Further, racism, misogyny and xenophobia are once again growing in Canada, fed by reaction and authoritarian movements in Canada and abroad. Hate speech and the criminal actions of hate groups are rarely prosecuted, while police and military organizations are often incubators and funders for such far-right groups.

Five decades after the October Crisis, the WMA has been replaced with the Emergencies Act, and the RCMP Security Service by CSIS and the CSE, giving governments the same, and even greater powers to impose martial law than they had in 1970. The new security state laws include Bill C-59, the Anti-Terrorism Act, which allows mass surveillance and exchange of information by police and the security state, provides police and security state with new disruption powers, and enables secret trials and decisions without due process, among other new powers.

As the Communist Party pointed out at various times throughout its 100-year history – when it was declared illegal and its leaders were imprisoned and interned under the WMA, and when other democratic organizations including trade unions, farm organizations, women’s organizations, Black and Indigenous organizations, and immigrants and minorities were threatened and victimized by the political police in Canada – these security state agencies and powers are a threat to democracy and to the civil and equality rights granted to all under the Charter of Rights and Freedoms.
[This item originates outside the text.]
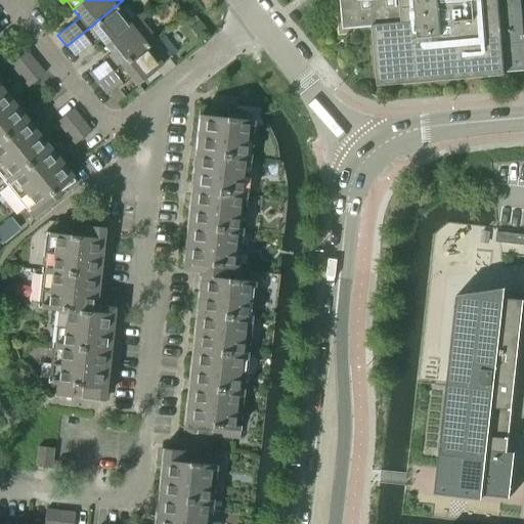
[(97,39),(103,47),(145,13),(143,11),(137,16),(123,0),(67,46),(75,56),(97,39)]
So long as these agencies and their powers exist, democratic rights and democracy itself is threatened in Canada. History has proved us right.

The fight for democracy today is as urgent as it has ever been. A quick look south of the border shows how quickly authoritarian governments can use these powers to take control and jettison civil and democratic rights.

It has happened here in Canada. It could happen again, if corporate power trumps the public interest, and labour, civil and democratic rights.